The natures of those two winds that share the dominions of the great oceans
are fundamentally different. It is strange that the winds which men are prone to style capricious remain true to their character in all the various regions of the earth. To us here, for instance, the East Wind comes across a great continent, sweeping over the greatest body of solid land upon this earth. For the Australian east coast the East Wind is the wind of the ocean, coming across the greatest body of water upon the globe; and yet here and there its characteristics remain the same with a strange consistency in everything that is vile and base. The members of the West Wind’s dynasty are modified in a way by the regions they rule, as a Hohenzollern, without ceasing to be himself, becomes a Roumanian by virtue of his throne, or a Saxe-Coburg learns to put the dress of Bulgarian phrases upon his particular thoughts, whatever they are.

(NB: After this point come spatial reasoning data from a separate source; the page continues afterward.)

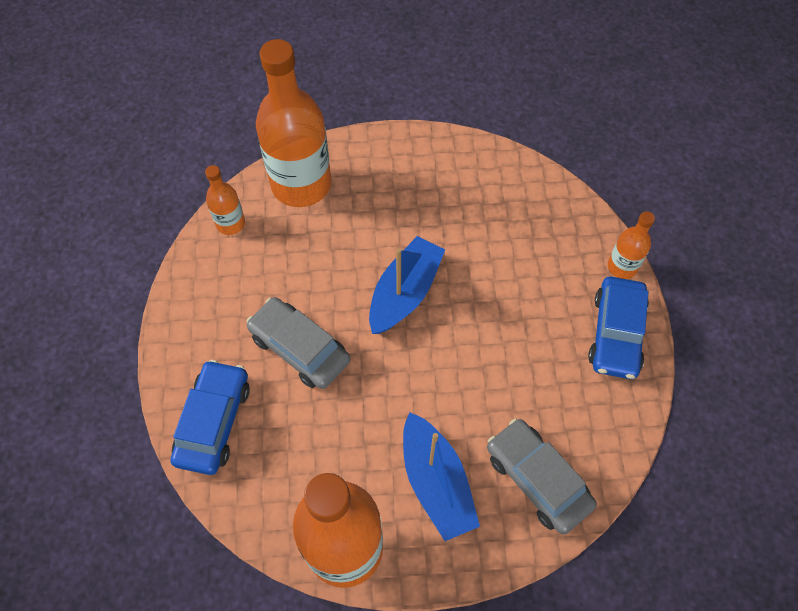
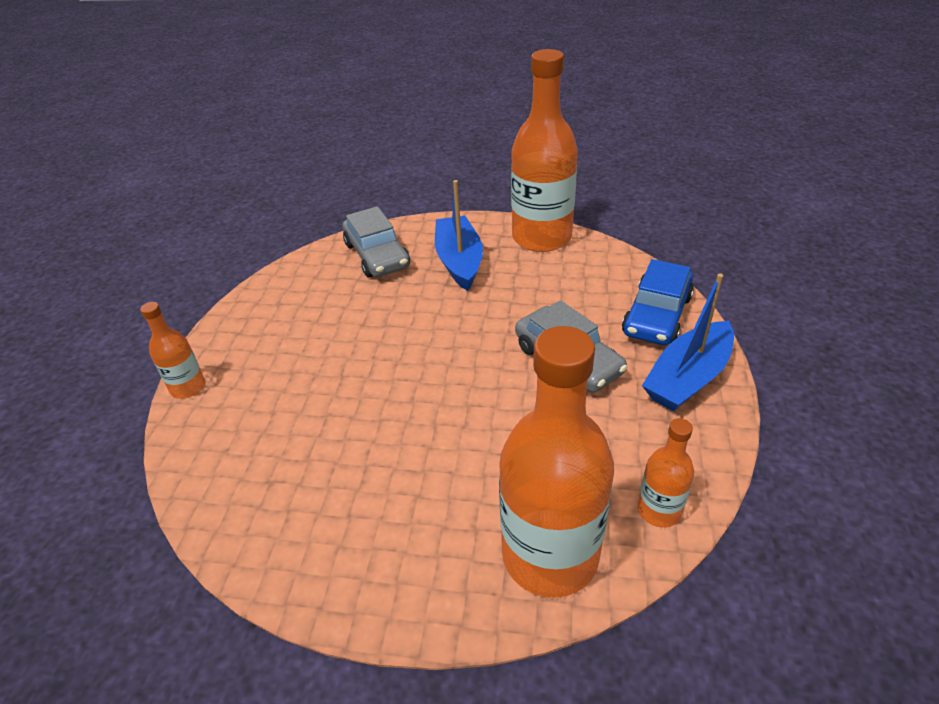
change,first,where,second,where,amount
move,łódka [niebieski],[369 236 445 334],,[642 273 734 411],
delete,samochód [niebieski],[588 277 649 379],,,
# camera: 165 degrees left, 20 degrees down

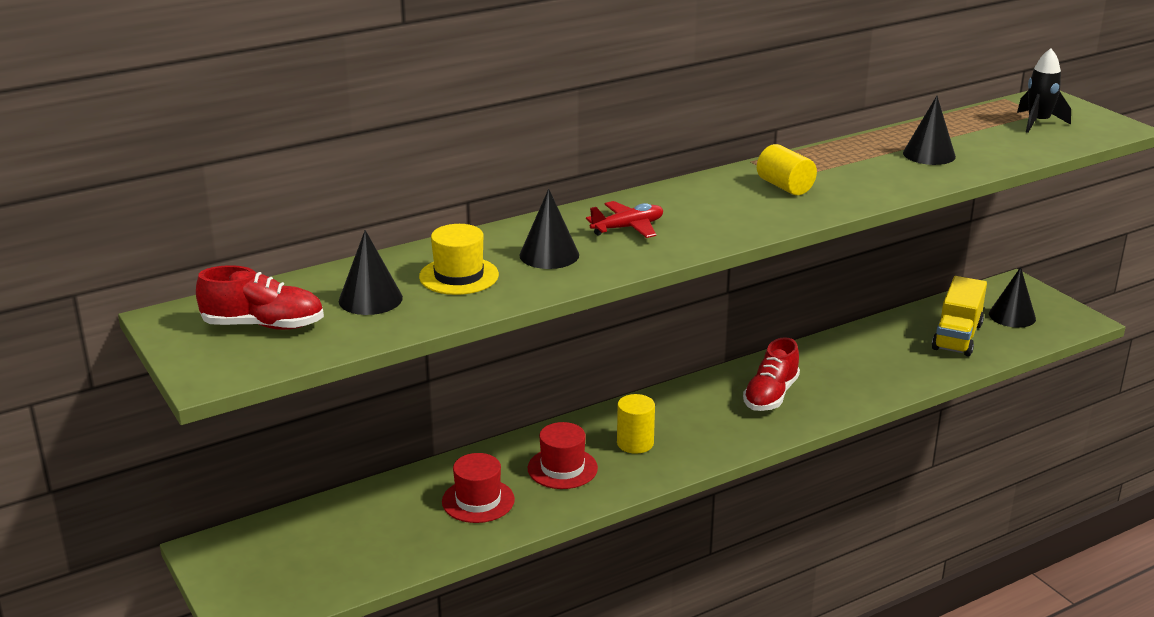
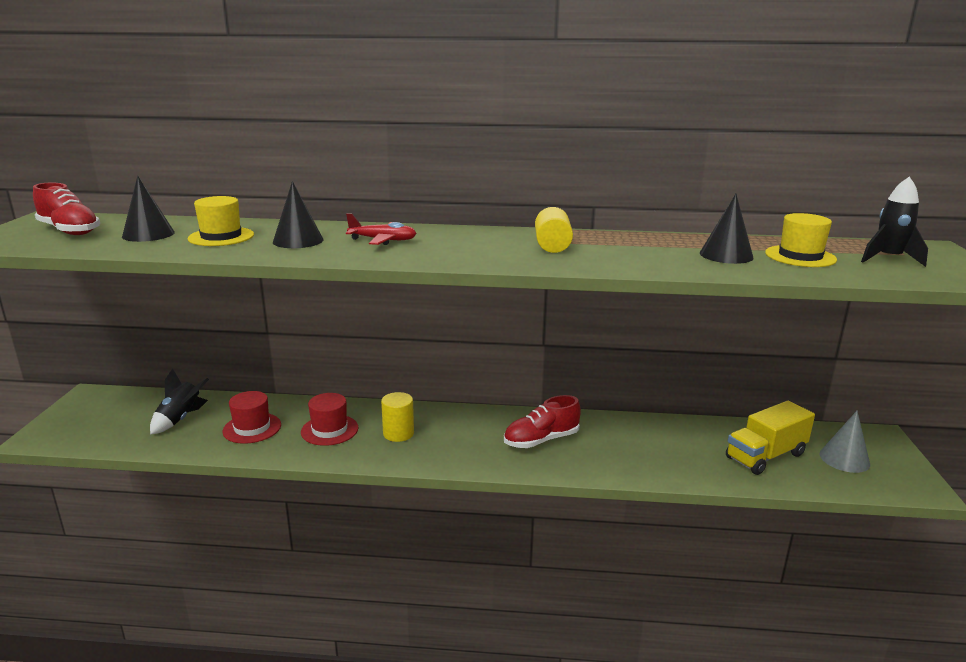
change,first,where,second,where,amount
recolor,stożek [czarny],[989 267 1036 328],stożek [szary],[820 411 870 473],
insert,,,rakieta [czarny],[150 369 209 435],
insert,,,kapelusz [żółty],[765 213 837 267],
# camera: 35 degrees right, 5 degrees down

The autocratic sway of the West Wind, whether forty north or forty south of the Equator, is characterized by an open, generous, frank, barbarous recklessness. For he is a great autocrat, and to be a great autocrat you must be a great barbarian. I have been too much moulded to his sway to nurse now any idea of rebellion in my heart. Moreover, what is a rebellion within the four walls of a room against the tempestuous rule of the West Wind? I remain faithful to the memory of the mighty King with a double-edged sword in one hand, and in the other holding out rewards of great daily runs and famously quick passages to those of his courtiers who knew how to wait watchfully for every sign of his secret mood. As we deep-water men always reckoned, he made one year in three fairly lively for anybody having business upon the Atlantic or down there along the “forties” of the Southern Ocean. You had to take the bitter with the sweet; and it cannot be denied he played carelessly with our lives and fortunes. But, then, he was always a great king, fit to rule over the great waters where, strictly speaking, a man would have no business whatever but for his audacity.